Leipzig - Neun Jahre und sechs Monate Gefängnis für den Mörder der kleinen Michelle. Diese Strafe ist für die Eltern des Mädchens zu wenig. Sie fordern „die volle Härte des Gesetzes“.

Nach der Verurteilung des Mörders der kleinen Michelle aus Leipzig zu neun Jahren und sechs Monaten Gefängnis haben die Eltern des Opfers eine härtere Strafe gefordert. “Wir finden, dass jemand der einem anderen Menschen auf so eine Art das Leben nimmt, mit der vollen Härte des Gesetzes bestraft werden und lebenslänglich weggesperrt werden sollte“, werden sie von der “Bild am Sonntag“ zitiert. Das Leipziger Landgericht hatte den zur Tatzeit 18-jährigen Daniel V. am Freitag zu einer Jugendstrafe von neun Jahren und sechs Monaten verurteilt und war damit ein halbes Jahr unter der Höchststrafe nach Jugendstrafrecht geblieben.

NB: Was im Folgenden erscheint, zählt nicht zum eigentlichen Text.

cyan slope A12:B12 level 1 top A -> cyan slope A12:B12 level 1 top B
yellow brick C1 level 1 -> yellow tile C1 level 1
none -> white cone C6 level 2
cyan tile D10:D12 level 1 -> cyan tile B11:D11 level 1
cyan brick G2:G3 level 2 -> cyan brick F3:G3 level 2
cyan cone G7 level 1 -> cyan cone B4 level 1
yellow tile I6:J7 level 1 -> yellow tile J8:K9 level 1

Die Strafkammer sprach von einem grausamen und fürchterlichen Verbrechen: Daniel V. hatte das achtjährige Mädchen im August 2008 vergewaltigt, brutal misshandelt und erwürgt. Der Angeklagte, ein ehemaliger Nachbar von Michelles Familie, wurde wegen Mordes, schweren sexuellen Missbrauchs und Vergewaltigung verurteilt und trotz Defiziten in der körperlichen und geistigen Entwicklung als voll schuldfähig eingestuft.

Richter sichtlich bewegt

Sichtlich bewegt schilderte der Vorsitzende Richter Nobert Göbel das Ergebnis der Beweisaufnahme. Es laufe ihm “eiskalt den Rücken herunter“, wenn er sich auszumalen versuche, was V. dem arglosen Mädchen angetan habe. Der Täter habe von Anfang an vorgehabt, das Mädchen umzubringen, sagte Göbel. “Das Leben von Michelle war ihm gleichgültig.“ Daniel V. hatte gestanden, dass er das Mädchen tagelang beobachtet und dabei sexuelle Fantasien gehabt habe.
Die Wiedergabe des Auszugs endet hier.